Each line of the data below must be given again exactly as written.

┌─ DATA SECTION

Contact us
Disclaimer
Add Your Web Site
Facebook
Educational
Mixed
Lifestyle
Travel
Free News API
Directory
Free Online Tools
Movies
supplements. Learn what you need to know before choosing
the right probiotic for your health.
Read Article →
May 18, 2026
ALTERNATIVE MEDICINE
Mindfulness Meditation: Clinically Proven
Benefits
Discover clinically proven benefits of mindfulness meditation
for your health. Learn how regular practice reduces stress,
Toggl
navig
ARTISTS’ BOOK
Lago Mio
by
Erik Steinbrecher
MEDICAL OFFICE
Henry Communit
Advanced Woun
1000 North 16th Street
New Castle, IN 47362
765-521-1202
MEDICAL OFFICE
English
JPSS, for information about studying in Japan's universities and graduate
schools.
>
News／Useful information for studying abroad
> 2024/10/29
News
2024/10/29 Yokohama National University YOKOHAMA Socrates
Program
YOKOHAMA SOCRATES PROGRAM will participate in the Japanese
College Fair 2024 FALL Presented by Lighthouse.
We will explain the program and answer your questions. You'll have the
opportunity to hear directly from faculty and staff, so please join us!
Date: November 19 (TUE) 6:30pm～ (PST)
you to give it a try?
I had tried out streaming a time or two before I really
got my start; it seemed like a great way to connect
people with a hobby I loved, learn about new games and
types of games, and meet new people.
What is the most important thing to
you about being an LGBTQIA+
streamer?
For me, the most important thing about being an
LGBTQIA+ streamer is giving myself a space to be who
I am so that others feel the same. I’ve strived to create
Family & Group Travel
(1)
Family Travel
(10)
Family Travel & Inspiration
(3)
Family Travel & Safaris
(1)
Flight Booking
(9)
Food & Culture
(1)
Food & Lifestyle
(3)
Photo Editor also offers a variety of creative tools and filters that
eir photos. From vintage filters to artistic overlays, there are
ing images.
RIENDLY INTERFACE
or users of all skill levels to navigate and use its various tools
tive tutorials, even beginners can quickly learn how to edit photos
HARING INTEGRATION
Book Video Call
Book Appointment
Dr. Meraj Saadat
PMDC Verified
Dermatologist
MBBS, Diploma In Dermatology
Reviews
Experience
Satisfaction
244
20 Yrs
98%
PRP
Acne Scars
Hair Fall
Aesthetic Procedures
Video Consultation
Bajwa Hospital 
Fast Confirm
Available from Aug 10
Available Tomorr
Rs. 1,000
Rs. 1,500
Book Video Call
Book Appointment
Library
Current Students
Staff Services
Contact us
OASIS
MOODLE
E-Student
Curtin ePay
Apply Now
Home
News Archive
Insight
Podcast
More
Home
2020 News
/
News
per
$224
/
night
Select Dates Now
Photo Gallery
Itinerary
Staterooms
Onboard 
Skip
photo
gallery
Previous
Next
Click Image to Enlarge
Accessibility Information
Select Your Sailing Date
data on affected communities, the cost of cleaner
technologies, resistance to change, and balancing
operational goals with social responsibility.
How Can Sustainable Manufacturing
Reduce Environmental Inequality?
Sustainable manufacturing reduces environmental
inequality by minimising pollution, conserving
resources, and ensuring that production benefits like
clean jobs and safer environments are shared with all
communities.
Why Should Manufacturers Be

└─

■ ANSWER TO THE EXERCISE ■
Contact us
Disclaimer
Add Your Web Site
Facebook
Educational
Mixed
Lifestyle
Travel
Free News API
Directory
Free Online Tools
Movies
supplements. Learn what you need to know before choosing
the right probiotic for your health.
Read Article →
May 18, 2026
ALTERNATIVE MEDICINE
Mindfulness Meditation: Clinically Proven
Benefits
Discover clinically proven benefits of mindfulness meditation
for your health. Learn how regular practice reduces stress,
Toggl
navig
ARTISTS’ BOOK
Lago Mio
by
Erik Steinbrecher
MEDICAL OFFICE
Henry Communit
Advanced Woun
1000 North 16th Street
New Castle, IN 47362
765-521-1202
MEDICAL OFFICE
English
JPSS, for information about studying in Japan's universities and graduate
schools.
>
News／Useful information for studying abroad
> 2024/10/29
News
2024/10/29 Yokohama National University YOKOHAMA Socrates
Program
YOKOHAMA SOCRATES PROGRAM will participate in the Japanese
College Fair 2024 FALL Presented by Lighthouse.
We will explain the program and answer your questions. You'll have the
opportunity to hear directly from faculty and staff, so please join us!
Date: November 19 (TUE) 6:30pm～ (PST)
you to give it a try?
I had tried out streaming a time or two before I really
got my start; it seemed like a great way to connect
people with a hobby I loved, learn about new games and
types of games, and meet new people.
What is the most important thing to
you about being an LGBTQIA+
streamer?
For me, the most important thing about being an
LGBTQIA+ streamer is giving myself a space to be who
I am so that others feel the same. I’ve strived to create
Family & Group Travel
(1)
Family Travel
(10)
Family Travel & Inspiration
(3)
Family Travel & Safaris
(1)
Flight Booking
(9)
Food & Culture
(1)
Food & Lifestyle
(3)
Photo Editor also offers a variety of creative tools and filters that
eir photos. From vintage filters to artistic overlays, there are
ing images.
RIENDLY INTERFACE
or users of all skill levels to navigate and use its various tools
tive tutorials, even beginners can quickly learn how to edit photos
HARING INTEGRATION
Book Video Call
Book Appointment
Dr. Meraj Saadat
PMDC Verified
Dermatologist
MBBS, Diploma In Dermatology
Reviews
Experience
Satisfaction
244
20 Yrs
98%
PRP
Acne Scars
Hair Fall
Aesthetic Procedures
Video Consultation
Bajwa Hospital 
Fast Confirm
Available from Aug 10
Available Tomorr
Rs. 1,000
Rs. 1,500
Book Video Call
Book Appointment
Library
Current Students
Staff Services
Contact us
OASIS
MOODLE
E-Student
Curtin ePay
Apply Now
Home
News Archive
Insight
Podcast
More
Home
2020 News
/
News
per
$224
/
night
Select Dates Now
Photo Gallery
Itinerary
Staterooms
Onboard 
Skip
photo
gallery
Previous
Next
Click Image to Enlarge
Accessibility Information
Select Your Sailing Date
data on affected communities, the cost of cleaner
technologies, resistance to change, and balancing
operational goals with social responsibility.
How Can Sustainable Manufacturing
Reduce Environmental Inequality?
Sustainable manufacturing reduces environmental
inequality by minimising pollution, conserving
resources, and ensuring that production benefits like
clean jobs and safer environments are shared with all
communities.
Why Should Manufacturers Be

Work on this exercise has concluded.